Growing Up Radical and Red in America

by Robert Schrank

Pub Date: July 1st, 1998
ISBN: 0-262-19389-2
Publisher: MIT Press

Schrank’s autobiography would be a yawner—yet another memoir of a radical who decided to get comfortable—if he weren’t a good storyteller and if he didn’t write from the point of view of a union member and organizer. Schrank, now a management consultant, joined the Young Communist League in 1934 as a teenage high school dropout, but with a solid grounding in radical ideas from his anarchist father. As a member of the working class in a party filled with intellectuals, and with his natural talents for organizing and public speaking, Schrank was a prized recruit. His value to the party increased when he became president of his machinists— union local in New York City, then organized a statewide council of machinists’ locals, of which he also became president.
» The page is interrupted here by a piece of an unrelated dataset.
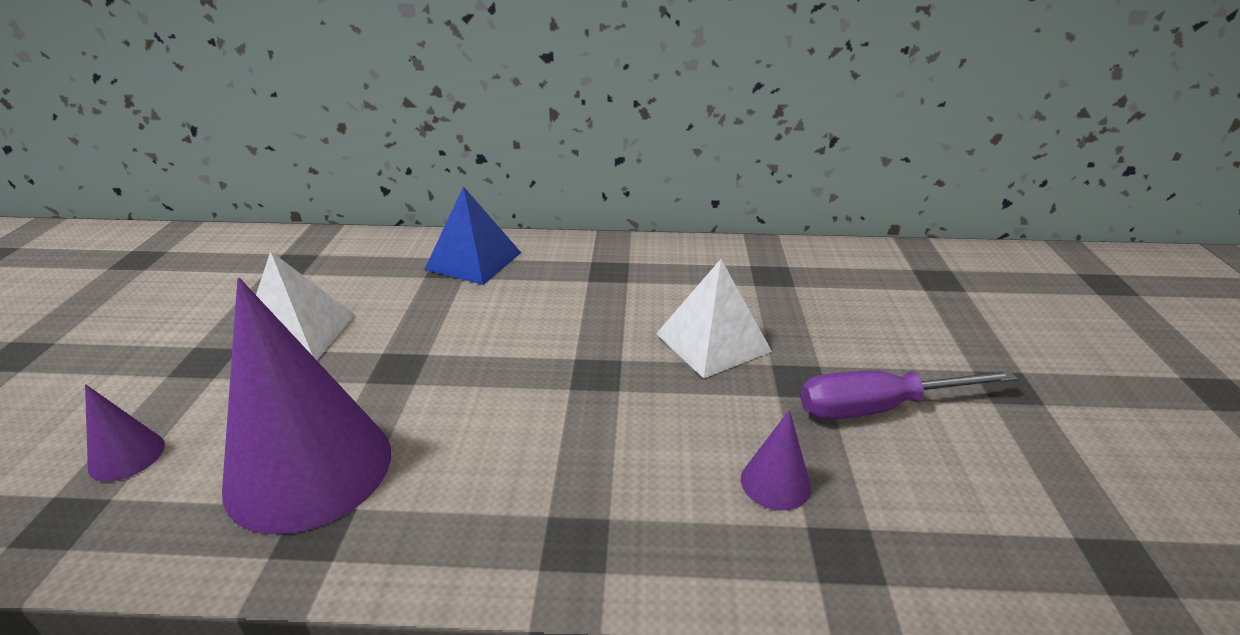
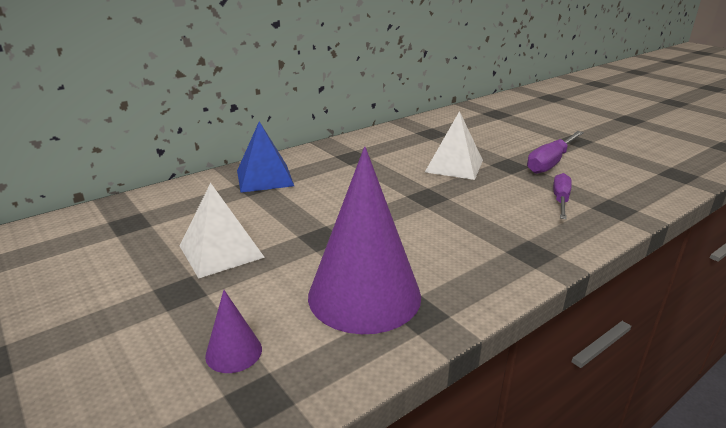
camera: 40 degrees left, 5 degrees down
purple cone [741,410,811,511] -> purple screwdriver [553,173,572,219]

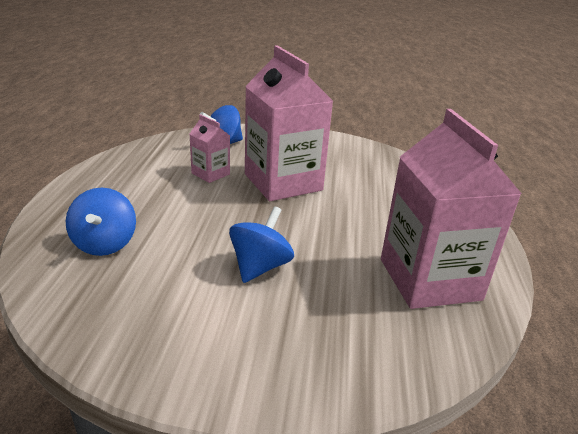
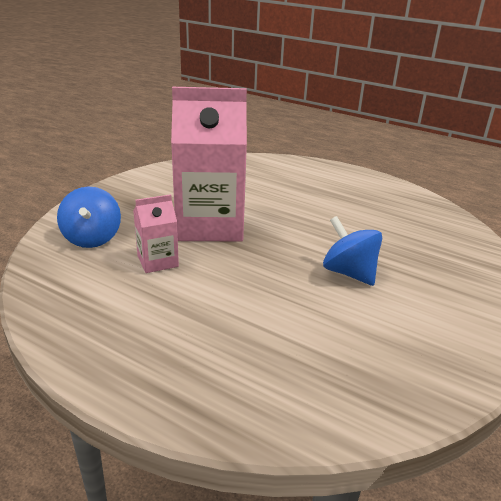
camera: 65 degrees left, 0 degrees up
blue spinning top [66,188,136,256] -> none
pink carton [381,109,522,309] -> none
But then the machinists were swept up in Cold War anticommunist fervor; Schrank was expelled from the union in 1950, despite landmark victories in a series of court battles, and his disillusionment with the Communist Party, from which he resigned in 1948, grew. He went back to factory work for a few years, won a hard-fought victory organizing copper miners in Montana for the Mine, Mill, and Smelter Workers’ union, then went over to the other side, eventually becoming a corporate executive. When the book ends in 1965, Schrank, at 48, has just graduated from college and left his long-suffering wife, and he thanks his therapist for keeping him from suicide. Schrank says this book is a product of his therapy, and the worst parts—his preoccupation with sex, his psychological ruminations about his parents—read that way. His descriptions of how both the Communist Party and the American worker let him down smack of the bitterness of a disappointed lover. But there are also wonderfully told stories here that are a textbook on how to organize everything from a street-corner rally to a union.